Передо мной на огромной булыжной сцене на фоне циклопического бункера для подлодок разыгрывался гротескный балет, поставленный сумасшедшим хореографом. Фигуры людей бросались на землю, метались зигзагами, как зайцы, складывались пополам, взмывали в воздух, сходились вместе, рассыпались в стороны, метались туда и сюда. Какой-то человек выбросил вверх руки, сделал пируэт и с раскинутыми ладонями вверх руками сник в позе полного подчинения.
Еще один нарастающий звук. Невидимый кулак ударил меня под колени. Распростершись на камнях мостовой, я услышал возобновившийся рев двигателей. Меня припечатала к земле стена воздуха. Самолет за самолетом проскакивали надо мной.
Посреди воздуха рассыпался на части бомбардировщик. Фрагменты крыльев полетели вниз, кружась по спирали. Фюзеляж врезался в землю за бункером и взорвался. Я едва мог дышать от пыли и дыма. Болтая руками, я добрался до бронированной двери, протиснулся через щель, споткнулся о что-то мягкое, треснулся головой о бетонный пол и откатился в сторону.
Только перестать бежать, просто лежать здесь в насыщенном пылью полумраке…
Стрельба орудий внутри слышалась слабее. Я провел рукой по лбу и не был удивлен, когда ощутил на нем липкую кровь. Человек рядом со мной стонал и прижимал руки к животу. Как только мои глаза привыкли к полумраку, я узнал его. Серая кожанка — кто-то с подводной лодки: Цайтлер. Две руки схватили меня подмышки и попытались поставить меня на ноги.
«Спасибо, со мной все в порядке».
Я стоял покачиваясь, а человек сзади поддерживал меня. Постепенно туман рассеялся. Я мог стоять без посторонней помощи.
И затем, с силой, которая почти разорвала мои барабанные перепонки, ужасный взрыв разорвал воздух. Весь бункер завибрировал как гигантский барабан, земля под ногами содрогнулась. С крыши над первым доком, половина которого была видна с места, где я стоял, огромные куски бетона обрушились вниз, расплескивая воду и оставляя вмятины на ошвартованной там подлодке. И вдруг резкий белый свет устремился через дыру в крыше бункера.
Свет!
Я вытянул шею, чтобы увидеть.
Дыра была добрых три метра в поперечнике. Стальная сетка арматуры свисала из ее разодранных краев. Сетка раскачивалась, и от нее отделялись новые куски бетона. Пенящаяся вода продолжала колотиться у стенок дока.
Семь метров железобетона? Это невозможно! Купола бункера должны были выдержать удар бомбы любого мыслимого размера или веса.

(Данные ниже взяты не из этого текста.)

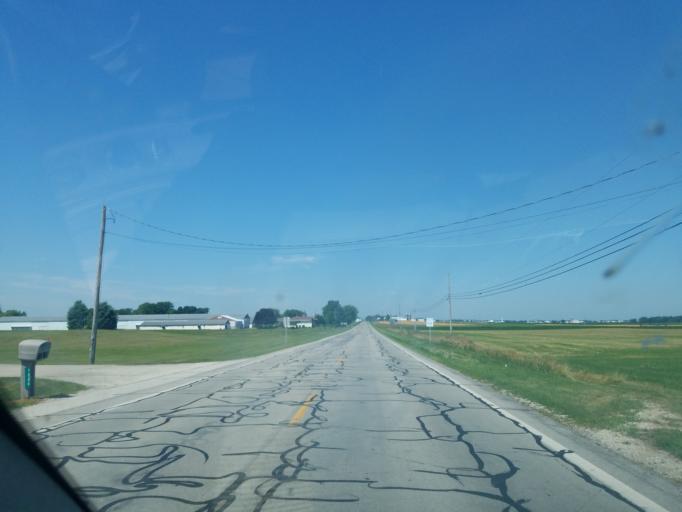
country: US
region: Ohio
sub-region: Auglaize County
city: New Bremen
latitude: 40.4077
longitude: -84.4981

Прозвучали крики и команды. В бункере тоже наступила сумятица мечущихся фигур. Откуда-то вырывалось огромное количество пара.

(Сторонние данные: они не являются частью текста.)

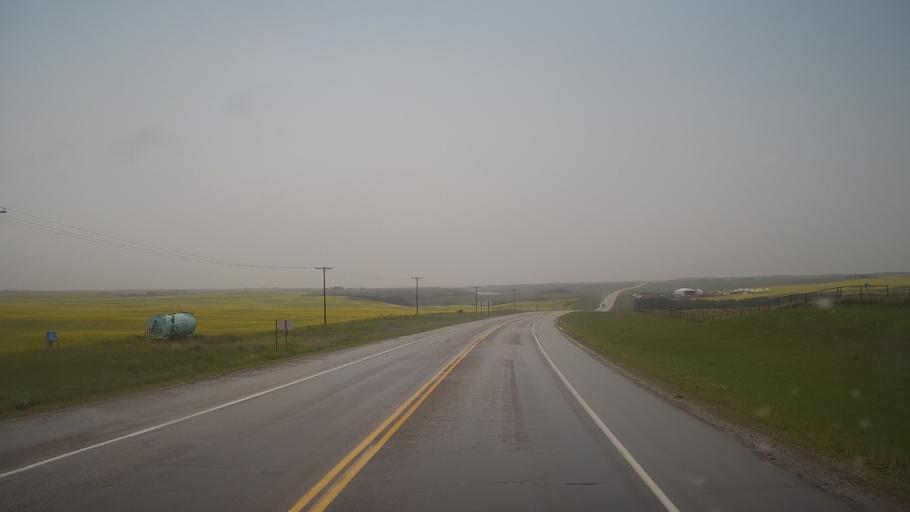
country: CA
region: Saskatchewan
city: Biggar
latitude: 52.0671
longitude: -108.0022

Снаружи все еще грохотали пушки, а бомбы падали с гневным гулом тропического шторма.
Завеса пыли начала оседать. Мой язык был шершавым. Воздух был такой плотный, что было тяжело дышать. На меня напал ужасный приступ кашля. Я вынужден был прислониться к стене, опираясь головой на предплечье.
Воздух — воздух любой ценой. Я пробился обратно к бронированной двери через столпотворение тел, отшвырнув в сторону двоих рабочих верфи, которые пытались преградить мне дорогу и протиснулся через щель. Снаружи не было видно ничего, кроме маслянистого черного дыма. Похоже было, что попали в топливный резервуар.
Но нет, весь бассейн был в огне. Над вздымающимся адом возвышались невредимыми только краны. На фоне резкого треска пламени я услышал мучительное и непрекращающееся завывание корабельных сирен.
Я посмотрел в сторону шлюза справа от меня. Там небо было чище. Я мог видеть разбитые крыши складов, здания, превратившиеся в кучи мусора. Скрученная проволока и изогнутые куски железа цеплялись за мои колени. Я чуть было не соскользнул в наполненную дымом воронку. У моих ног вдруг возник раненый. В его глазах было безумие. Стоны и хныканье нападали на меня со всех сторон. За пылью и дымом наверняка скрывалось немало ужасного.